Source data
^^^^^^^^
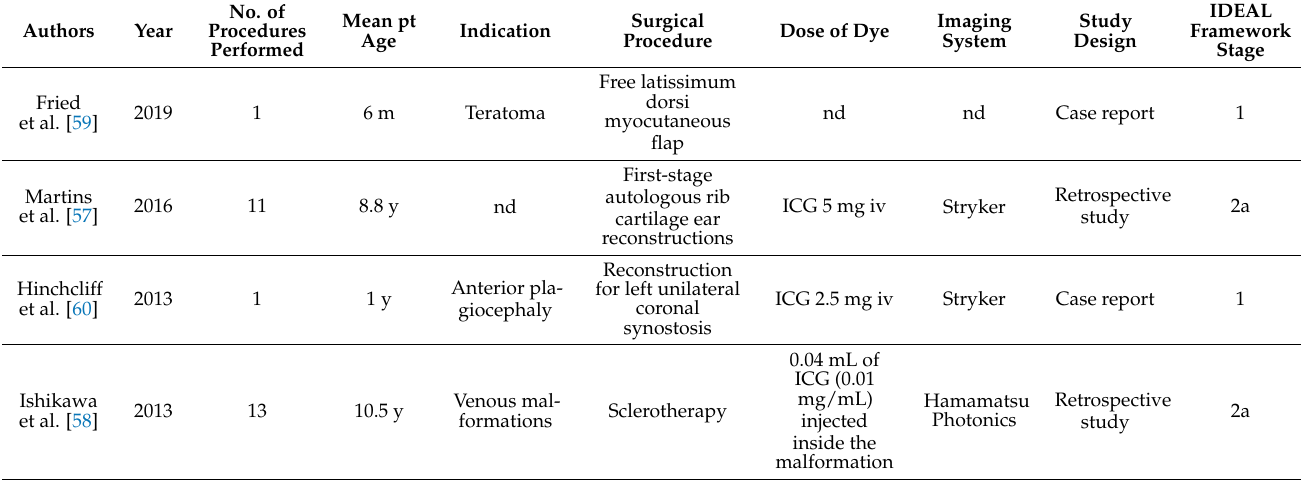
Table 6. Summary for plastic surgery.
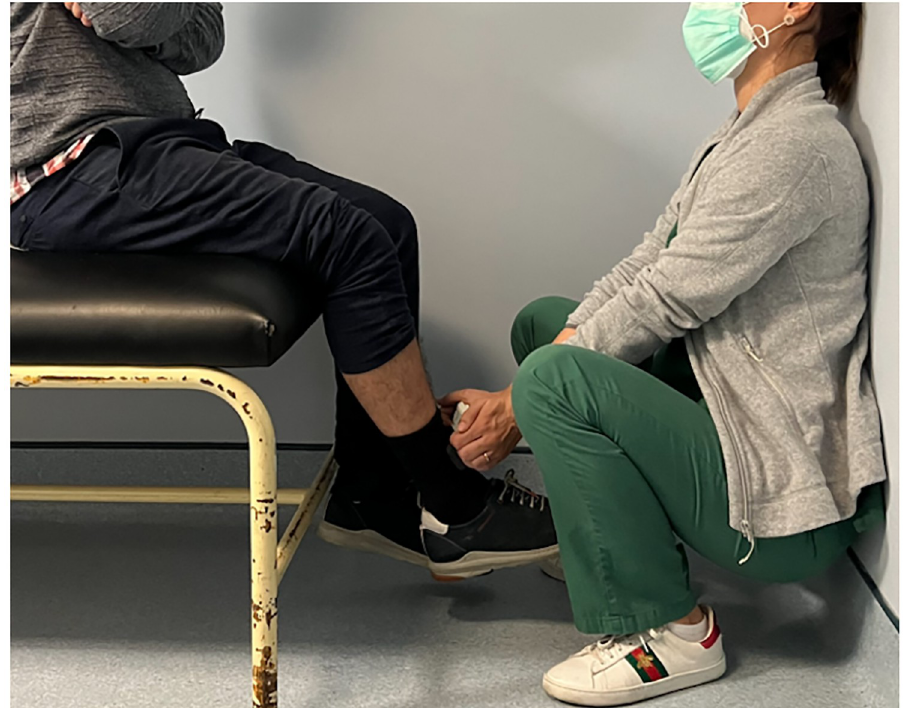
Fig 2. Standardized evaluation method of the patients. Observer was squatting with back against the wall and stretch arms in order to increase stability.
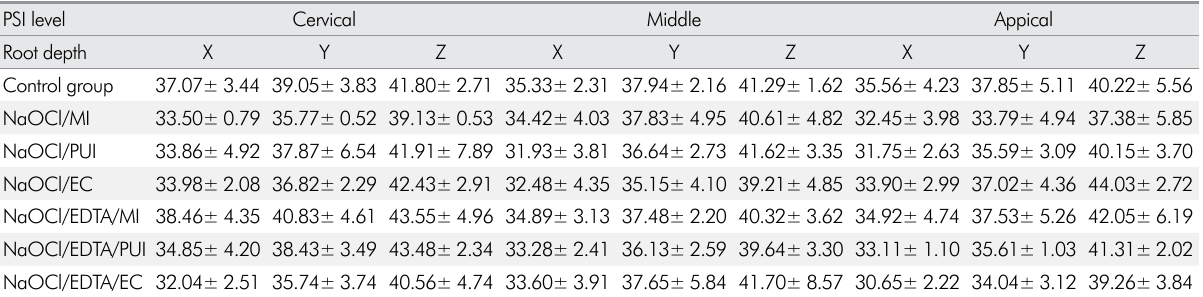
Table 2. The means and standard deviations of dentin microhardness at the three root levels (cervical, middle and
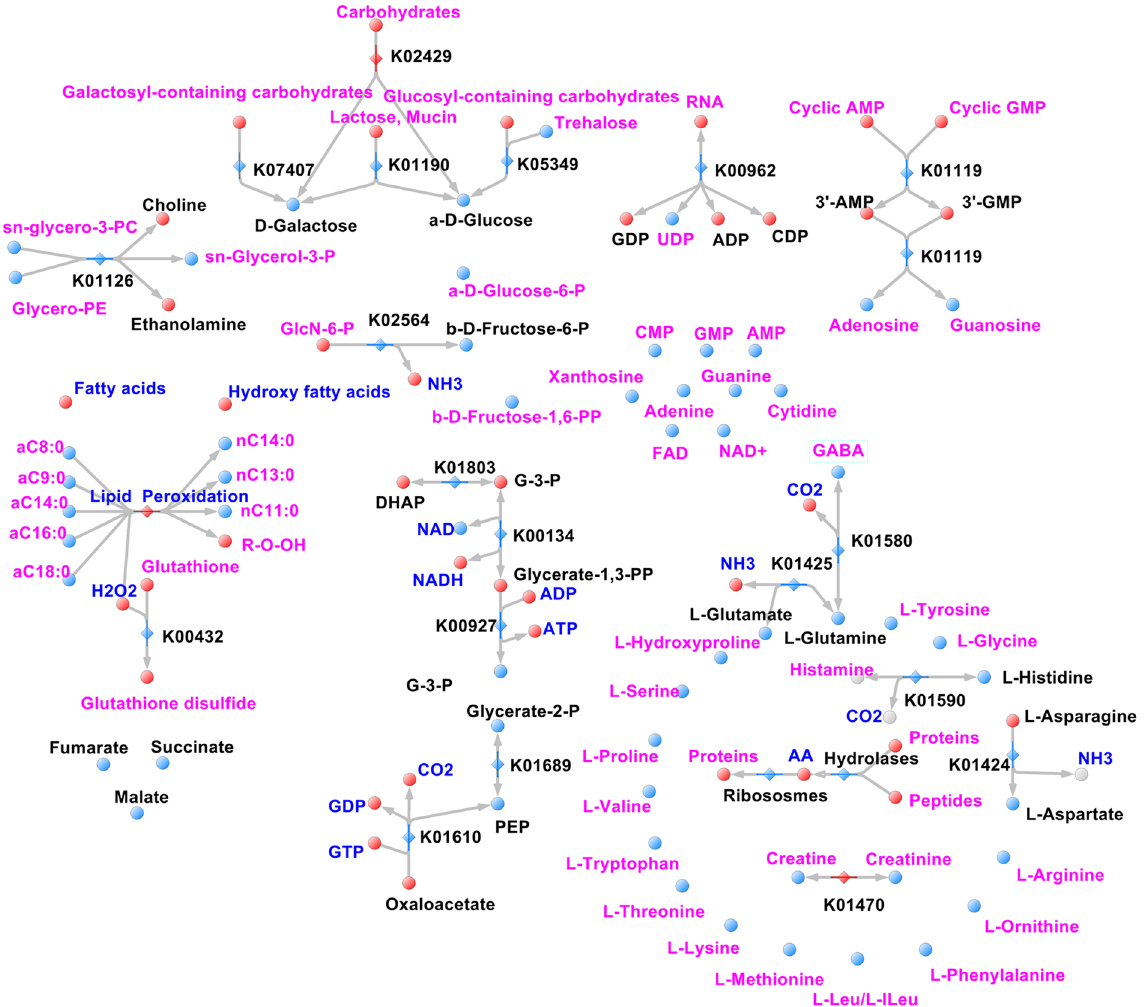
Figure 8. Reconstructed metabolic maps of NTBF OMVs. Metabolites that are identified/not identified are colored in blue/red spheres. The blue/red rhombus indicates the identified/not identified enzymes. The main reconstructed pathways are shown in the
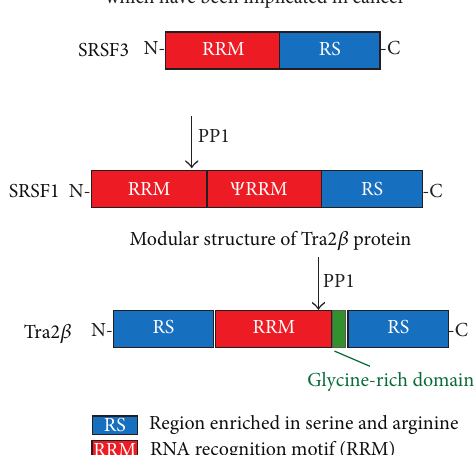
Figure 1: Modular structure of the core SR family proteins SRSF1 (also known as ASF/SF2) and SRSF3 (also known as SRp20) and the SR-like protein Tra2 𝛽 . The RNA recognition motif (RRM) binds to target RNAs, and the RS region is responsible for protein-protein interactions. SRSF1 has a second RRM, annotated 𝜓 RRM. SRSF1 and Tra2 𝛽 have a PP1 docking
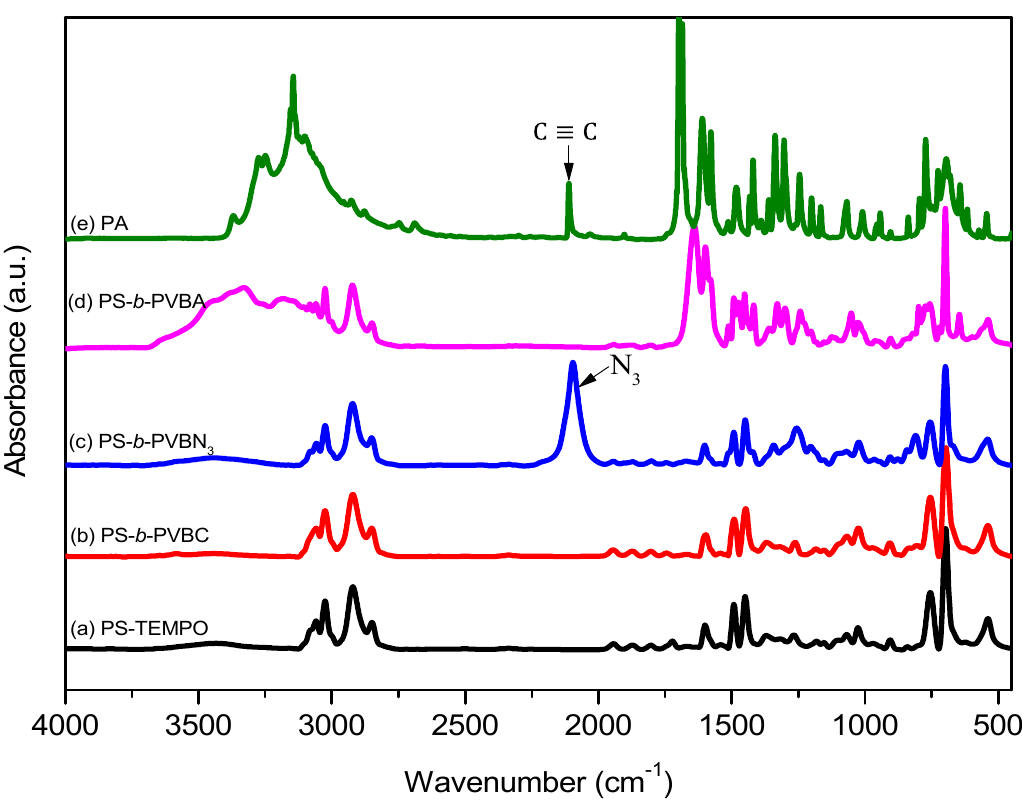
Figure 3. FTIR spectra of ( a ) PS-TEMPO; ( b ) PS- b -PVBC; ( c ) PS- b -PVBN 3 ; ( d ) PS- b -PVBA and ( e ) PA.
^^^^^^^^
WHAT IS REQUIRED
Look through the entries for the string "Table". Every line that has it belongs in the answer.

RESULT BELOW
Table 6. Summary for plastic surgery.
Table 2. The means and standard deviations of dentin microhardness at the three root levels (cervical, middle and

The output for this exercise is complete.